Origin of symmetry breaking in the seed-mediated growth of bi-metal nano-heterostructures

Abstract

Seed-mediated growth is the most general way to controllably synthesize bimetal nano-heterostructures. Despite successful instances through trial and error were reported, the way for second metal depositing on the seed, namely whether the symmetry of resulted nano-heterostructure follows the original crystal symmetry of seed metal, remains an unpredictable issue to date. In this work, we propose that the thermodynamic factor, i.e., the difference of equilibrium electrochemical potentials (corresponding to their Fermi levels) of two metals in the growth solution, plays a key role for the symmetry breaking of bimetal nano-heterostructures during the seed-mediated growth.
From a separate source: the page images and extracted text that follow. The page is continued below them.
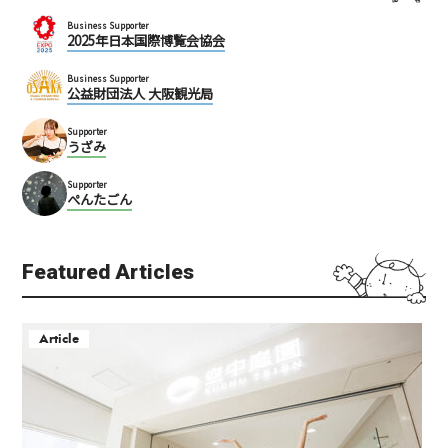
Business Supporter
2025年日本国際博覧会協会
Business Supporter
公益財団法人 大阪観光局
Supporter
うざみ
Supporter
ぺんたごん
Featured Articles
Article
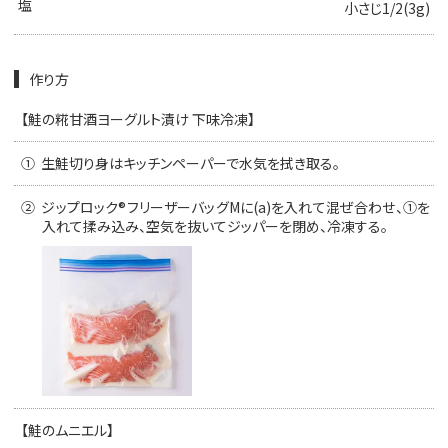
塩
小さじ1/2(3g)
作り方
【鮭の糀甘酒ヨーグルト漬け 下味冷凍】
①
生鮭切り身はキッチンペーパーで水気を拭き取る。
②
ジップロック®フリーザーバッグMに(a)を入れて混ぜ合わせ、①を
入れて揉み込み、空気を抜いてジッパーを閉め、冷凍する。
【鮭のムニエル】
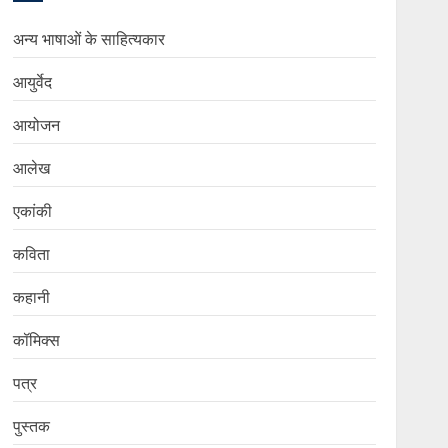
अन्य भाषाओं के साहित्यकार
आयुर्वेद
आयोजन
आलेख
एकांकी
कविता
कहानी
कॉमिक्स
पत्र
पुस्तक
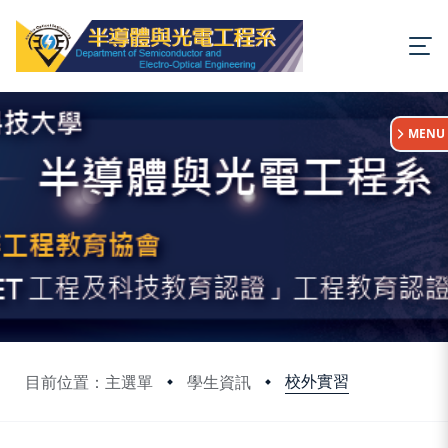
:::
MENU
校外實習
目前位置：主選單
學生資訊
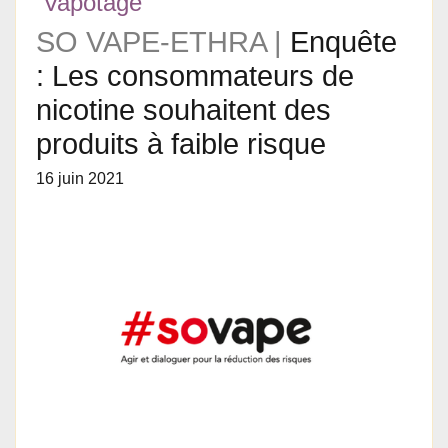
Vapotage
SO VAPE-ETHRA |
Enquête
: Les consommateurs de
nicotine souhaitent des
produits à faible risque
16 juin 2021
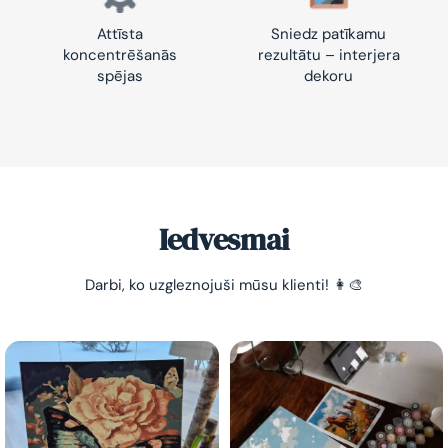
Attīsta
Sniedz patīkamu
koncentrēšanās
rezultātu – interjera
spējas
dekoru
Iedvesmai
Darbi, ko uzgleznojuši mūsu klienti! 👩‍🎨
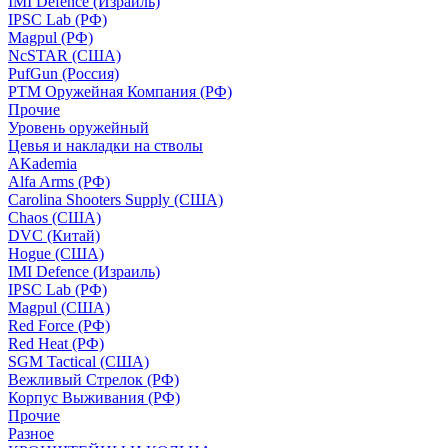
IMI Defence (Израиль)
IPSC Lab (РФ)
Magpul (РФ)
NcSTAR (США)
PufGun (Россия)
РТМ Оружейная Компания (РФ)
Прочие
Уровень оружейный
Цевья и накладки на стволы
AKademia
Alfa Arms (РФ)
Carolina Shooters Supply (США)
Chaos (США)
DVC (Китай)
Hogue (США)
IMI Defence (Израиль)
IPSC Lab (РФ)
Magpul (США)
Red Force (РФ)
Red Heat (РФ)
SGM Tactical (США)
Вежливый Стрелок (РФ)
Корпус Выживания (РФ)
Прочие
Разное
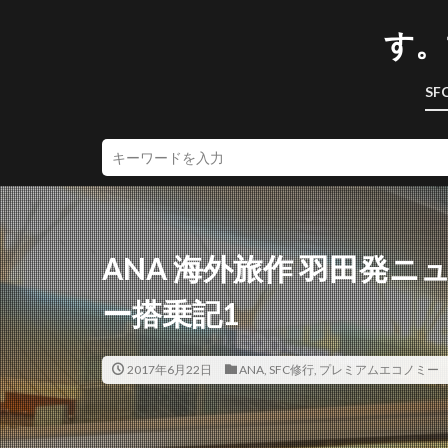
す。
SF
ANA 海外旅作 羽田発
ー搭乗記1
2017年6月22日
ANA
,
SFC修行
,
プレミアムエコノミー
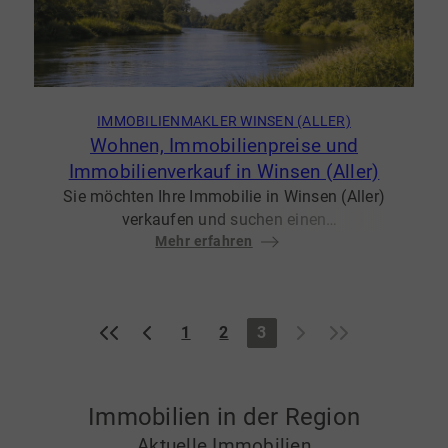
IMMOBILIENMAKLER WINSEN (ALLER)
Wohnen, Immobilienpreise und
Immobilienverkauf in Winsen (Aller)
Sie möchten Ihre Immobilie in Winsen (Aller)
verkaufen und suchen einen
Immobilienmakler, der moderne Vermarktung
Mehr erfahren
mit persönlicher Betreuung verbindet? Dann
begleiten wir Sie professionell und
transparent auf dem Weg zum erfolgreichen
«
‹
›
»
1
2
3
Verkauf.
⭐⭐⭐⭐⭐ Bereits zahlreiche Eigentümer aus
Celle & Winsen vertrauen auf unsere moderne
Immobilienvermarktung. ✔ Professionelle
Immobilien in der Region
Immobilienbewertung
Aktuelle Immobilien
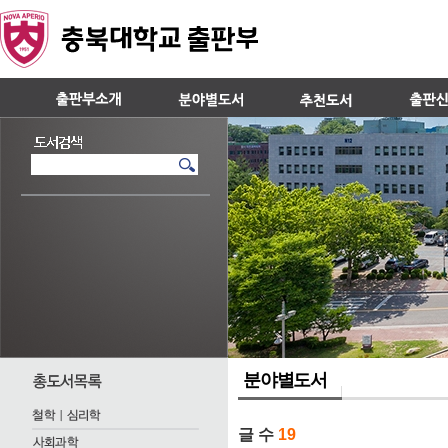
분야별도서
글 수
19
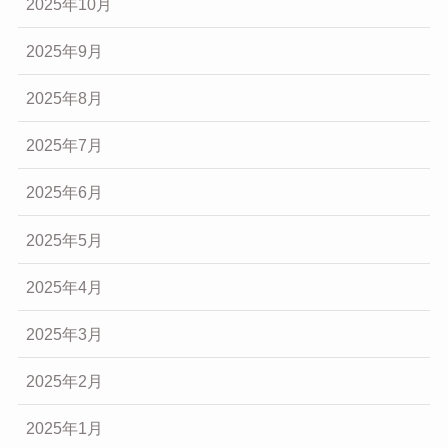
2025年10月
2025年9月
2025年8月
2025年7月
2025年6月
2025年5月
2025年4月
2025年3月
2025年2月
2025年1月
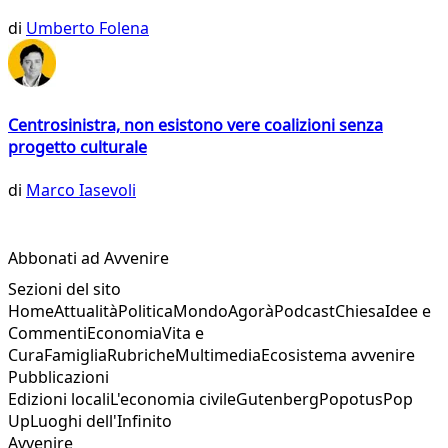
di
Umberto Folena
Centrosinistra, non esistono vere coalizioni senza
progetto culturale
di
Marco Iasevoli
Abbonati ad Avvenire
Sezioni del sito
Home
Attualità
Politica
Mondo
Agorà
Podcast
Chiesa
Idee e
Commenti
Economia
Vita e
Cura
Famiglia
Rubriche
Multimedia
Ecosistema avvenire
Pubblicazioni
Edizioni locali
L'economia civile
Gutenberg
Popotus
Pop
Up
Luoghi dell'Infinito
Avvenire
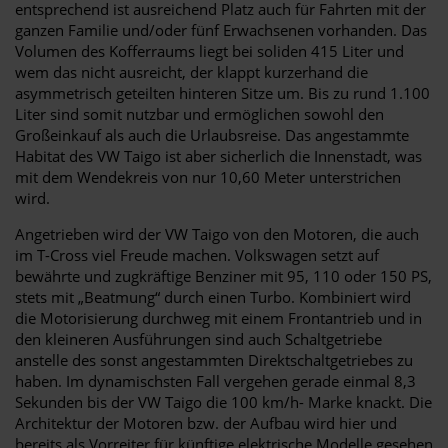
entsprechend ist ausreichend Platz auch für Fahrten mit der
ganzen Familie und/oder fünf Erwachsenen vorhanden. Das
Volumen des Kofferraums liegt bei soliden 415 Liter und
wem das nicht ausreicht, der klappt kurzerhand die
asymmetrisch geteilten hinteren Sitze um. Bis zu rund 1.100
Liter sind somit nutzbar und ermöglichen sowohl den
Großeinkauf als auch die Urlaubsreise. Das angestammte
Habitat des VW Taigo ist aber sicherlich die Innenstadt, was
mit dem Wendekreis von nur 10,60 Meter unterstrichen
wird.
Angetrieben wird der VW Taigo von den Motoren, die auch
im T-Cross viel Freude machen. Volkswagen setzt auf
bewährte und zugkräftige Benziner mit 95, 110 oder 150 PS,
stets mit „Beatmung“ durch einen Turbo. Kombiniert wird
die Motorisierung durchweg mit einem Frontantrieb und in
den kleineren Ausführungen sind auch Schaltgetriebe
anstelle des sonst angestammten Direktschaltgetriebes zu
haben. Im dynamischsten Fall vergehen gerade einmal 8,3
Sekunden bis der VW Taigo die 100 km/h- Marke knackt. Die
Architektur der Motoren bzw. der Aufbau wird hier und
bereits als Vorreiter für künftige elektrische Modelle gesehen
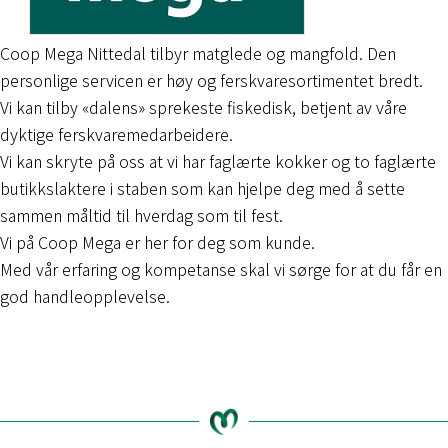
Coop Mega Nittedal tilbyr matglede og mangfold. Den
personlige servicen er høy og ferskvaresortimentet bredt.
Vi kan tilby «dalens» sprekeste fiskedisk, betjent av våre
dyktige ferskvaremedarbeidere.
Vi kan skryte på oss at vi har faglærte kokker og to faglærte
butikkslaktere i staben som kan hjelpe deg med å sette
sammen måltid til hverdag som til fest.
Vi på Coop Mega er her for deg som kunde.
Med vår erfaring og kompetanse skal vi sørge for at du får en
god handleopplevelse.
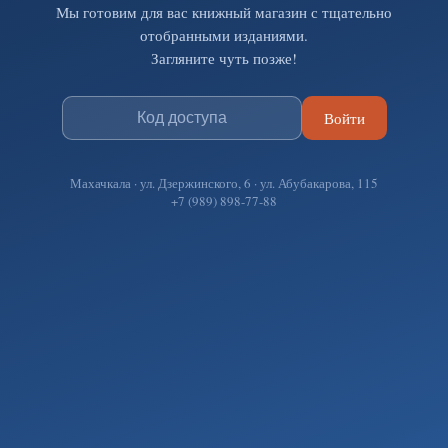
Мы готовим для вас книжный магазин с тщательно
отобранными изданиями.
Загляните чуть позже!
Войти
Махачкала · ул. Дзержинского, 6 · ул. Абубакарова, 115
+7 (989) 898-77-88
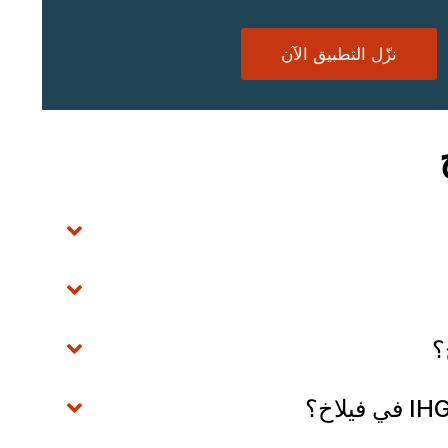
نزّل التطبيق الآن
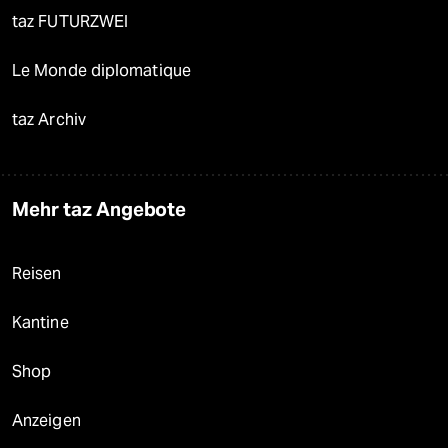
taz FUTURZWEI
Le Monde diplomatique
taz Archiv
Mehr taz Angebote
Reisen
Kantine
Shop
Anzeigen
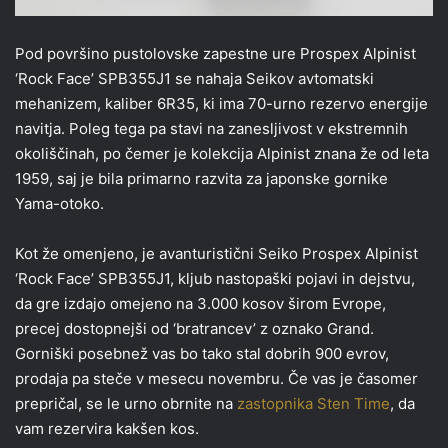
Pod površino pustolovske zapestne ure Prospex Alpinist
‘Rock Face’ SPB355J1 se nahaja Seikov avtomatski
mehanizem, kaliber 6R35, ki ima 70-urno rezervo energije
navitja. Poleg tega pa stavi na zanesljivost v ekstremnih
okoliščinah, po čemer je kolekcija Alpinist znana že od leta
1959, saj je bila primarno razvita za japonske gornike
Yama-otoko.
Kot že omenjeno, je avanturistični Seiko Prospex Alpinist
‘Rock Face’ SPB355J1, kljub nastopaški pojavi in dejstvu,
da gre izdajo omejeno na 3.000 kosov širom Evrope,
precej dostopnejši od ‘bratrancev’ z oznako Grand.
Gorniški posebnež vas bo tako stal dobrih 900 evrov,
prodaja pa steče v mesecu novembru. Če vas je časomer
prepričal, se le urno obrnite na
zastopnika Sten Time
, da
vam rezervira kakšen kos.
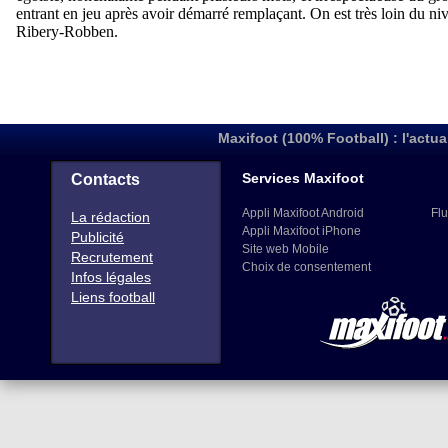
Maxifoot (100% Football) : l'actua
Services Maxifoot
Contacts
Appli Maxifoot Android
Flu
La rédaction
Appli Maxifoot iPhone
Publicité
Site web Mobile
Recrutement
Choix de consentement
Infos légales
Liens football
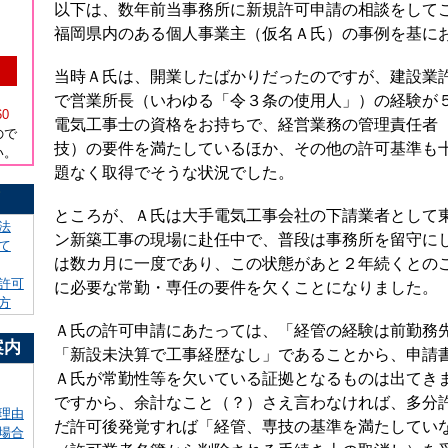
以下は、数年前当事務所に新規許可申請の相談をして
福岡県内のある個人事業主（仮名Ａ氏）の事例を基に
当時Ａ氏は、開業したばかりだったのですが、建設業
）
で営業所長（いわゆる「令３条の使用人」）の経験が
60
電気工事士の資格をお持ちで、経営業務の管理責任者
ので
技）の要件を満たしているほか、その他の許可基準も
い。
題なく取得でそうな状況でした。
！
ところが、Ａ氏は大手電気工事会社の下請業者として
法
ン新築工事の現場に赴任中で、普段は事務所を留守に
て
は数カ月に一度であり、この状態があと２年続くとの
許可
に必要な常勤・専任の要件を欠くことになりました。
方
Ａ氏の許可申請にあたっては、「経管の経験は前勤務
案内
「新設未決算で工事経歴なし」であることから、申請
Ａ氏が常勤性等を欠いている証拠となるものは出てき
ですから、余計なこと（？）さえ言わなければ、多分
理由
だ許可後発覚すれば「経管、専技の基準を満たしてい
場合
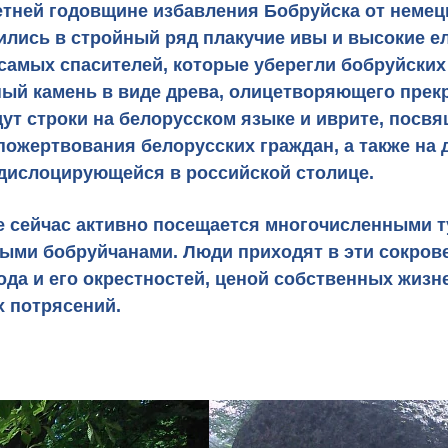
етней годовщине избавления Бобруйска от немец
ились в стройный ряд плакучие ивы и высокие е
самых спасителей, которые уберегли бобруйских
ный камень
в виде древа, олицетворяющего прекр
ут строки на белорусском языке и иврите, пос
пожертвования белорусских граждан, а также на 
 дислоцирующейся в российской столице.
е сейчас активно посещается многочисленными
т
ыми бобруйчанами. Люди приходят в эти сокрове
ода и его окрестностей, ценой собственных жиз
 потрясений.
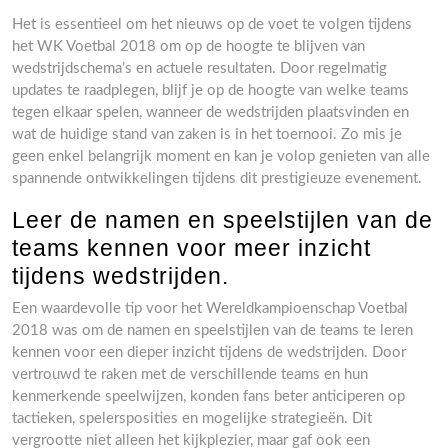
Het is essentieel om het nieuws op de voet te volgen tijdens
het WK Voetbal 2018 om op de hoogte te blijven van
wedstrijdschema’s en actuele resultaten. Door regelmatig
updates te raadplegen, blijf je op de hoogte van welke teams
tegen elkaar spelen, wanneer de wedstrijden plaatsvinden en
wat de huidige stand van zaken is in het toernooi. Zo mis je
geen enkel belangrijk moment en kan je volop genieten van alle
spannende ontwikkelingen tijdens dit prestigieuze evenement.
Leer de namen en speelstijlen van de
teams kennen voor meer inzicht
tijdens wedstrijden.
Een waardevolle tip voor het Wereldkampioenschap Voetbal
2018 was om de namen en speelstijlen van de teams te leren
kennen voor een dieper inzicht tijdens de wedstrijden. Door
vertrouwd te raken met de verschillende teams en hun
kenmerkende speelwijzen, konden fans beter anticiperen op
tactieken, spelersposities en mogelijke strategieën. Dit
vergrootte niet alleen het kijkplezier, maar gaf ook een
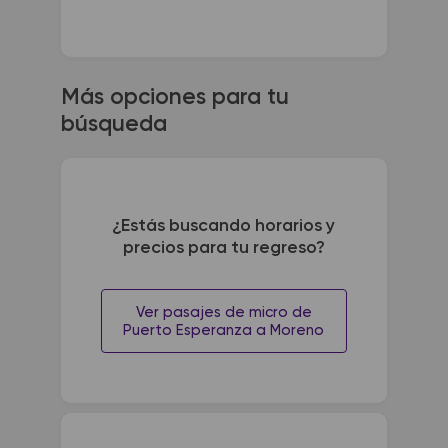
Más opciones para tu
búsqueda
¿Estás buscando horarios y
precios para tu regreso?
Ver pasajes de micro de
Puerto Esperanza a Moreno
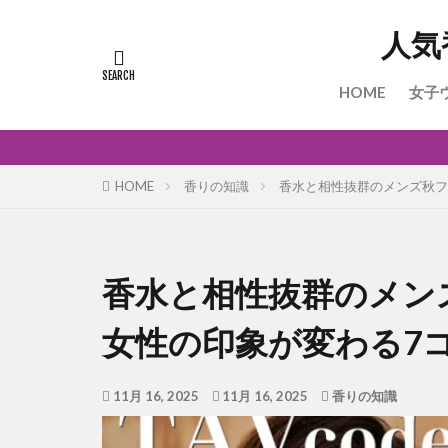
人気
HOME
女子
HOME
香りの知識
香水と相性抜群のメンズ秋フ
香水と相性抜群のメン
女性の印象が変わる7
11月 16, 2025
11月 16, 2025
香りの知識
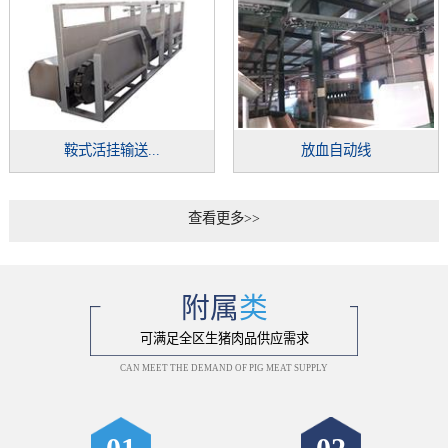
鞍式活挂输送...
放血自动线
查看更多>>
附属
类
可满足全区生猪肉品供应需求
CAN MEET THE DEMAND OF PIG MEAT SUPPLY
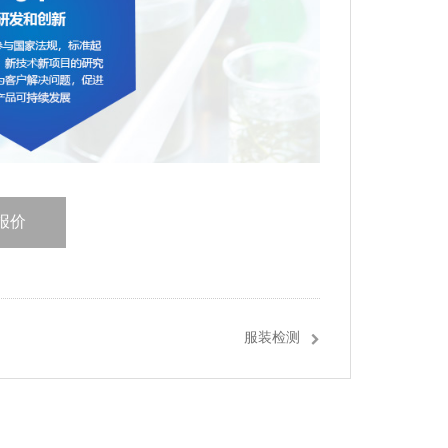
报价
服装检测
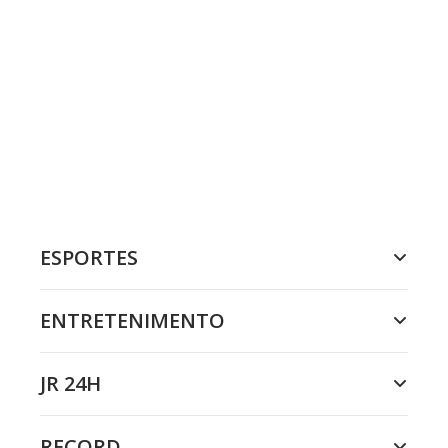
ESPORTES
ENTRETENIMENTO
JR 24H
RECORD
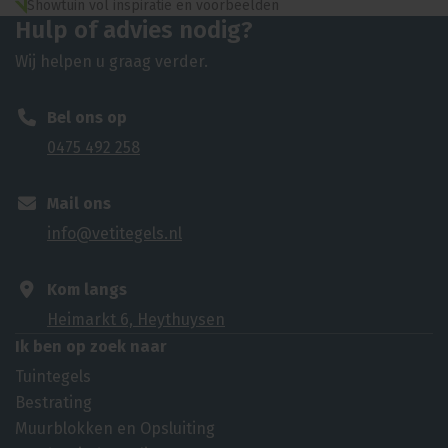
Showtuin vol inspiratie en voorbeelden
Hulp of advies nodig?
Wij helpen u graag verder.
Bel ons op
0475 492 258
Mail ons
info@vetitegels.nl
Kom langs
Heimarkt 6, Heythuysen
Ik ben op zoek naar
Tuintegels
Bestrating
Muurblokken en Opsluiting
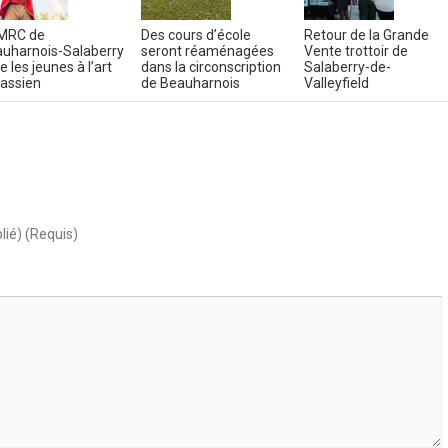
MRC de
Des cours d’école
Retour de la Grande
uharnois-Salaberry
seront réaménagées
Vente trottoir de
ie les jeunes à l’art
dans la circonscription
Salaberry-de-
cassien
de Beauharnois
Valleyfield
lié) (Requis)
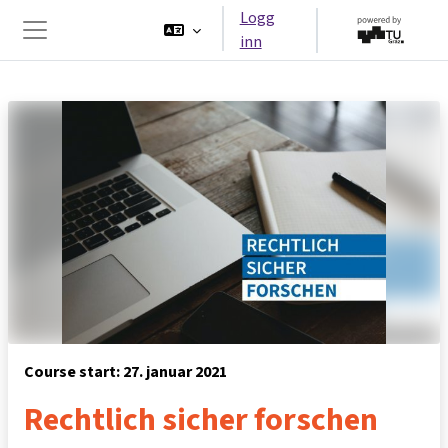
Gå til hovedinnhold
Logg
inn
Sidepanel
Course start: 27. januar 2021
Rechtlich sicher forschen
As a proof-of-principle experiment, by reversing the relative position of Fermi levels of the Pd nanocube seeds and the second metal Au with changing the concentration of reductant (L-ascorbic acid) in the growth solution, the structure of as-prepared products successfully evolved from centrosymmetric Pd@Au core-shell trisoctahedra to asymmetric Pd-Au hetero-dimers. The idea was further demonstrated by the growth of Ag on the Pd seeds. The present work intends to reveal the origin of symmetry breaking in the seed-mediated growth of nano-heterostructures from the viewpoint of thermodynamics, and these new insights will in turn help to achieve rational construction of bimetal nano-heterostructures with specific functions.